I saw a movie last night that I need to share.
The movie we watched was called "Everything is Illuminated." It was a really beautiful film about a young man going to the Ukraine in search of the woman who saved his grandfather from being killed by the NAZIs, in the end though he discovers that his grandfather was saved by the fact that he left the village to go to America a week before the NAZIs arrived. He left behind his wife and his unborn child, whom he was going to America to find a better home for. It was such a beautiful movie because I feel like we all wonder about our past like that, but most people aren't fortunate enough to be able to piece the clues together.

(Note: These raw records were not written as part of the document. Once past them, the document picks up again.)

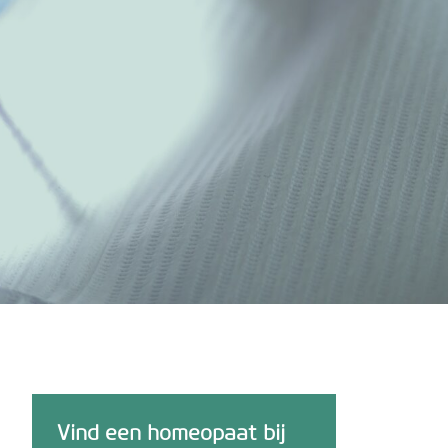
Vind een homeopaat bij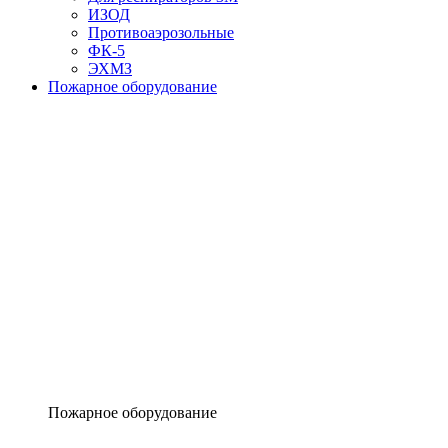
ИЗОД
Противоаэрозольные
ФК-5
ЭХМЗ
Пожарное оборудование
Пожарное оборудование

I am part Ukrainian, and my family has a very similar story to this movie, which may have been why I was so deeply moved (besides the fact that the message is so powerful). My mother's father was born in this country at the end of the first world war to Polish and Ukrainian immigrants. The way I've always heard the story, the men came to this country before the women (around the turn of the century) and were followed by the women and children after they had homes and jobs. Family had to be left behind of course, not everyone could or wanted to come. Care packages were sent on a regular basis, and letters were sent and received consistently. The line of communication was never lost between the family. By the time the second world war rolled around, the family in this country was scrambling to keep track of the family in Europe.
Eventually, the family stopped responding to letters and packages sent.
The assumtion always was that they were casualties of war. But no one knows exactly what happened to them, or if there were any survivors at all. We probably never will know.
Hate is so big, and so difficult to overcome. It's so easy to hate the NAZIs for killing our friends and families, and for hating us for no reason at all. But nothing will ever be resolved by fighting hate with hate. Violence begats violence, hate perpetuates hate. I don't hate the NAZIs for killing a family I never got the chance to know, or for shaking the world with so much hatred. I love the beauty in life, spring flowers and chirping birds, light rain on a cloudy afternoon, fresh air and sunshine forever. I don't understand hate, I never will. But I do understand love, and I know the world I want for myself, and for my family. The world I want is love.